* [TASK ITEM A]
Print everything in the review from "Edward Steers, Jr." down to "H-DC (January, 2004)".
* [TASK ITEM B]
Continue the review of the two books on Civil War Washington from where it stops.

* [DOCUMENT SEGMENT]
================================

Michael Burlingame, ed. Dispatches from Lincoln's White House: The Anonymous Civil War Journalism of Presidential Secretary William O. Stoddard. Lincoln: University of Nebraska Press, 2002. xxvi + 287 pp. $39.95 (paper), ISBN 978-0-8032-9290-1.
Edward Steers, Jr. Blood on the Moon: The Assassination of Abraham Lincoln. Lexington: University Press of Kentucky, 2001. xv + 293 pp. $29.95 (cloth), ISBN 978-0-8131-2217-5.
Reviewed by Christopher H. Sterling (George Washington University)
Published on H-DC (January, 2004)
Viewing Washington during the Civil War
Viewing Washington during the Civil War
Both of these recent volumes shed some light on the city of Washington during the American Civil War, though only as background or setting. Still, the chaos of a growing city under seemingly constant siege (mentally if not actually for most of the war) breaks through, especially in Dispatches from Lincoln's White House. The following evaluation, aimed at users of the H-DC website, focuses on the "Washington" part of both books.
William Stoddard (1835-1925) was one of several secretaries to presidential secretaries John Nicolay and John Hay as well as to President Abraham Lincoln himself. Later in life he achieved a measure of renown as the author of some seventy children's books. While living in Washington, in a side venture that surely would never be allowed today, Stoddard wrote 120 unattributed weekly columns for the New York Examiner, signing them simply as "Illinois." Between May 1861 and the end of 1864, Stoddard informally reported and commented upon various events in the capital city. His copy arrived in New York via rail, typically appearing in print several days after he sent it. During the last several months of the column's run, he wrote from locations outside of Washington as he returned to his native Arkansas to serve (for only a few years as it turned out) as federal marshal. Burlingame, an emeritus professor of history at Connecticut College, has used microform copies of the Examiner to assemble the series together for its first appearance in book form. He also helpfully provides extensive annotations for references to names and places unfamiliar to modern readers.
The book reads much like a diary, and it provides a vivid sense of the changing quality of life in the city as the war wore on. Stoddard's very first column refers to the city as a "camp" because of the number of troops and support personnel seeking places to work and sleep. He reports the streets safe "by night and day" in part because "the haunts of vice and infamy are closed for lack of business" (p. 1). Later entries depict a city in which the war deceptively appeared to be out of sight. Ubiquitous office-seekers thronged the Executive Mansion, as the White House was then known, and government bureaus; Mrs. Lincoln hosted receptions; construction of the Treasury Building and the Capitol continued. Yet signs of the war were everywhere: Confederate spies lurked in the city; southern sympathizers were purged from the ranks of government employees; views of General George McClellan, who arrived as "the young Napoleon," changed for the worse; hospitals were developed to treat the influx of wounded Union soldiers. Stoddard also describes theaters and other amusements, the part and paths of rumors, Washington during the hot summer months, the changing roles of blacks in a city still Southern in its customs and ways, and politics--always politics.

================================

(Collected data entries)

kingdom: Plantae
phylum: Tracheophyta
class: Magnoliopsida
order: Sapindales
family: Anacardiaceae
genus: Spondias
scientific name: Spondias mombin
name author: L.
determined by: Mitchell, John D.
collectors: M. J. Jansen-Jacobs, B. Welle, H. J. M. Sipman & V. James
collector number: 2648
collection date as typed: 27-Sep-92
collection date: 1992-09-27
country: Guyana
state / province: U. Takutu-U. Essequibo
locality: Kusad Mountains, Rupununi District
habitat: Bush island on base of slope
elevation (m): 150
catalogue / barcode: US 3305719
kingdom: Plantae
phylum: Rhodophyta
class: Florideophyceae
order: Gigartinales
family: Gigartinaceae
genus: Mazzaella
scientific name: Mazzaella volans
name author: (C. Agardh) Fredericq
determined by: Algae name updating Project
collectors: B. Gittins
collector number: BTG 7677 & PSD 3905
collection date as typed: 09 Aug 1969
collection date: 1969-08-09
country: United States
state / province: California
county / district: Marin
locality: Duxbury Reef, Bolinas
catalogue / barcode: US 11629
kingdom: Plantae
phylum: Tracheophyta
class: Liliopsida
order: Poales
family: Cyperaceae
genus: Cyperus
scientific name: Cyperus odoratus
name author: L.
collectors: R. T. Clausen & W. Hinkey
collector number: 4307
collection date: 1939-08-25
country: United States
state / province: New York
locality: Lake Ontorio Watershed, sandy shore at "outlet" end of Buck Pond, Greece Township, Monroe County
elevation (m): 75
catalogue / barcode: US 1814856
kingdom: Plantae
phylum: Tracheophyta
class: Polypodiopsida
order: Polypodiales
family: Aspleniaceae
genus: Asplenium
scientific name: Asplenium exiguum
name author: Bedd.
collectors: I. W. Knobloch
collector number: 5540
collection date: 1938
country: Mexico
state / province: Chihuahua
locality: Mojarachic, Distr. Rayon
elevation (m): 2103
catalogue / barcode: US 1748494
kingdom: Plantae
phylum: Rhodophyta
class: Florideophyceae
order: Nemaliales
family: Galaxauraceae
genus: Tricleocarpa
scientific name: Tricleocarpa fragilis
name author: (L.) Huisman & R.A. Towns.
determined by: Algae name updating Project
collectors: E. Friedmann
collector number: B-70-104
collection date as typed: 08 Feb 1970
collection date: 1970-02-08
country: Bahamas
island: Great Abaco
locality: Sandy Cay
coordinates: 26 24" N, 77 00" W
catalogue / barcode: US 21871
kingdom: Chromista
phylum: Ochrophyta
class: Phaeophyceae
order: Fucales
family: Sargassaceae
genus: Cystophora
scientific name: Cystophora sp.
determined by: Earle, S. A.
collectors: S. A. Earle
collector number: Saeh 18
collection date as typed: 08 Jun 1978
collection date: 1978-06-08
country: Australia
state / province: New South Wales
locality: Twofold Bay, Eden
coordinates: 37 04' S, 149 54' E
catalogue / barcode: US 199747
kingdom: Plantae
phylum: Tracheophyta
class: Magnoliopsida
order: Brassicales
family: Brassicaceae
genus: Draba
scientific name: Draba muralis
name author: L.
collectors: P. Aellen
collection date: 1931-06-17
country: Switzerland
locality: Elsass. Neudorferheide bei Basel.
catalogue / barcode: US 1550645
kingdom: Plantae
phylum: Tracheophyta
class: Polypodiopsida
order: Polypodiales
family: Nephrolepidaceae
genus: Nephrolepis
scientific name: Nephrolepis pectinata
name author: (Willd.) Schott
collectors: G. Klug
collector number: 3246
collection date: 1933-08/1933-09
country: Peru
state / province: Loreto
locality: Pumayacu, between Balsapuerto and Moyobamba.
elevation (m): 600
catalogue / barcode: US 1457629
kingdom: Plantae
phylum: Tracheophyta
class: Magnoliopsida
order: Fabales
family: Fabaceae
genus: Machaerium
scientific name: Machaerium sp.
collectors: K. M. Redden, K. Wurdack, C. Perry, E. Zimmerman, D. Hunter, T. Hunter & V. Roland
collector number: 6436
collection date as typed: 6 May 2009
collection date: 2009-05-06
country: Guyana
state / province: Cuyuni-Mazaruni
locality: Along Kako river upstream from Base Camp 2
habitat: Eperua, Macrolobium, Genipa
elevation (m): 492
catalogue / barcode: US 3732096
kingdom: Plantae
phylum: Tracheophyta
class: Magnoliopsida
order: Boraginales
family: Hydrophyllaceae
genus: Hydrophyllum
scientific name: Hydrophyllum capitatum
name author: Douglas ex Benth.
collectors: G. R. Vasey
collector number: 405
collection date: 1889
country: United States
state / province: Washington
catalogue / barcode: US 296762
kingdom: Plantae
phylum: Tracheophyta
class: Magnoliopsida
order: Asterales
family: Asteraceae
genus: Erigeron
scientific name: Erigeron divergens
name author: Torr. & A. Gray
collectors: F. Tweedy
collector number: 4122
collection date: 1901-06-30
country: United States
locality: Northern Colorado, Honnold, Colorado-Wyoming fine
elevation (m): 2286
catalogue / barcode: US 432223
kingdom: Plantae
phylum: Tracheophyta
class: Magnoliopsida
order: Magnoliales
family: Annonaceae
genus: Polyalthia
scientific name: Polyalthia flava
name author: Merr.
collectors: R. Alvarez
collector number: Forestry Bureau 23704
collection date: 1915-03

================================

* [WRITTEN ANSWER A]
Edward Steers, Jr. Blood on the Moon: The Assassination of Abraham Lincoln. Lexington: University Press of Kentucky, 2001. xv + 293 pp. $29.95 (cloth), ISBN 978-0-8131-2217-5.
Reviewed by Christopher H. Sterling (George Washington University)
Published on H-DC (January, 2004)

* [WRITTEN ANSWER B]
Of particular interest are Stoddard's fairly regular references to the slowly improving state of the city's defenses. Completely vulnerable to raids at the war's start in the spring of 1861, and having virtually no natural defense lines other than the Potomac, by 1864 the city was perhaps the best defended place in the world. A string of forts and defensive barriers encircled the capital (a few remain as parks to this day), only to be closely tested by the Confederacy on one occasion (where Lincoln himself came under fire at Fort Stephens, but was unhurt). Stoddard also tells us how war news arrived and was disseminated through Washington--and with what effect.
Blood on the Moon offers something quite different. First, that title.... We learn on the very last page that it is based on a Biblical prophecy to the effect that "the sun had turned to darkness and the moon to blood" (p. 293). Steers begins with a justification for yet another Lincoln book, noting that only a handful of scholarly studies of the April 1865 assassination have appeared. Other than the fact that he is the author of other books on Lincoln, however, no information about the author or his (possible) academic background or affiliation is provided.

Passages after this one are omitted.